Dog FAQS: Research both scientific and nonscientific, has shown that some kinds of music or sound have a positive effect on dogs that live in kennels, like rescue dogs. It has been found that sounds with long or extended notes, a purer tone and music with slower beats work best. However, one of the pieces that is difficult to separate out is that the music also works to sooth the people who are in the centers either working or visiting. When the people around dogs are calm the dogs prone to anxiety will be more calm.

Other research has shown that dogs actually prefer music that is called "species-specific music." These are musical pieces that are developed from the same tones, pitches and tempos that they are used to hearing from their own species. So, though you may think your dog likes country western music or Mozart, it may not be true. Dogs prefer music that is within their own pitch, no higher or lower. Humans prefer music that moves to the human heart beat, but dogs prefer a tempo closer to their own.

This finding fits with what science has seen works with other animals. Animal species across the board prefer sounds that are similar to what they themselves make and not necessarily human sounds. Some music has been created with a piano using tones that dogs find soothing and it seems to work to calm dogs. Those tones do fit within a range of the dog's vocal scale.

There is not enough research to substantiate any real findings so you are left to try and decide what will sooth your dog or what music to use in your kennel. Unfortunately, the music that might appeal to the dogs might not calm the people who have to listen to it.

Summary: You create a stable future by making good decisions today. Planning for a center that supports dogs and their owners in every way takes a forward thinking owner. It means an owner who understands that it is easier and cheaper to set up an effective and safe center from the beginning than try to go back years later and correct the mistakes. If you cannot fund a center that will stand up to the fitness test as described in this article, then you need to know that your ability for success is limited, the work will be more difficult and it will end up costing you more down the road.

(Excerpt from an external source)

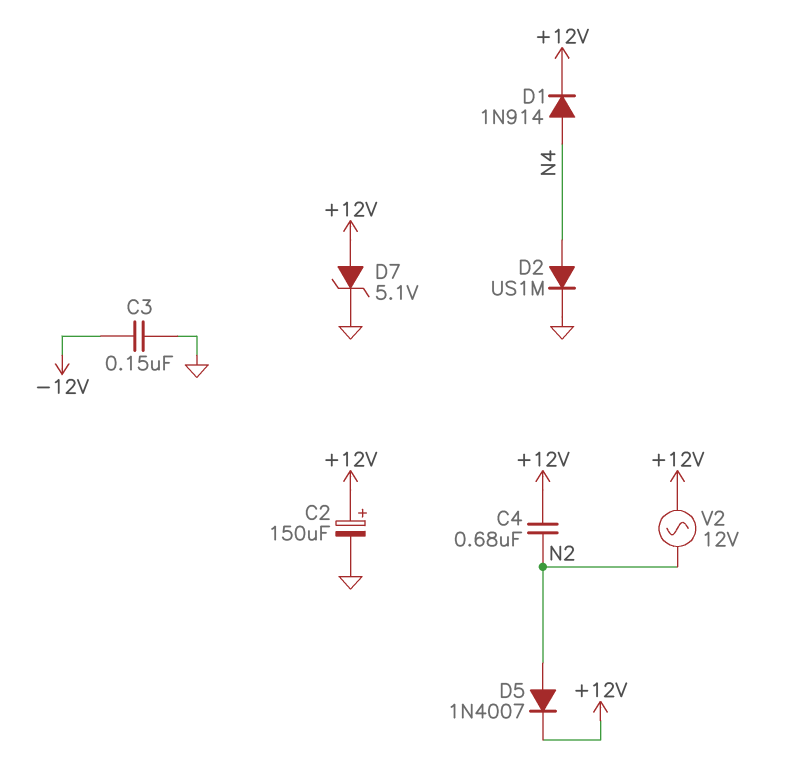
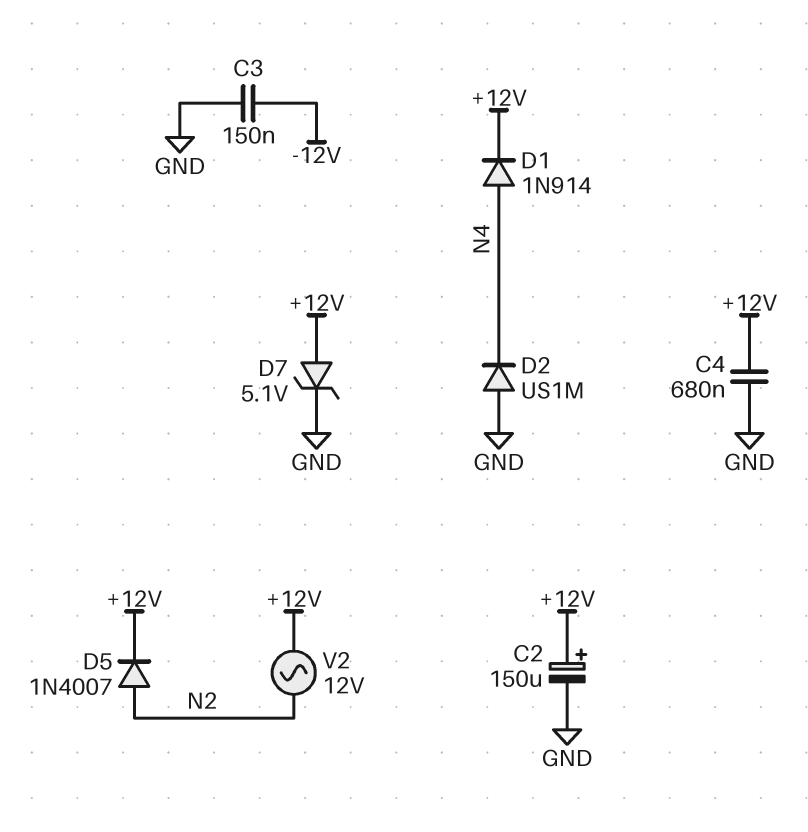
C4: 680nF (+12V, N2) -> 680nF (+12V, GND)
D2: diode US1M (A N4, K GND) -> diode US1M (A GND, K N4)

Can you pass the fitness test? If you can answer each one in the positive, then you are fit to be a day care entrepreneur.

1. Are you financially able to manage a center that will both make a profit, keep organized records, and support the operation? If you can answer this in the positive and explain how you will do this, you are financially fit.

2. Have you investigated, researched and found out how to develop a physical plant that will not merely support the health and safety of the dogs you keep and your employees, but exceed the requirement standards? If you can answer this in the positive and explain how you will do this, you are facility fit.

3. Do you have a vision for a "dog-centered" facility? If you can answer this in the positive and explain how you will do this, you are Mission fit.

4. Do you have a plan for training, evaluation and observation of your employees for them to earn appropriate raises and bonuses? If you can answer this in the positive and show how you will do this, you are Employee fit.

5. Will you offer services and products at a fair cost and that are current, meet the needs of the community, and support dogs and their owners? If you can answer this in the positive and show how you will do this, you are Services and products fit.

6. Do you understand how your customer and the community are connected and interrelated with each other and your business? If you can answer this in the positive and explain how you, you are Customer and Community fit.

7. Can you describe in detail how to keep your facility clean and healthy and list the laws and regulations that will be required of you? If you can answer this in the positive and demonstrate how you will do this, you are Health and Safety fit.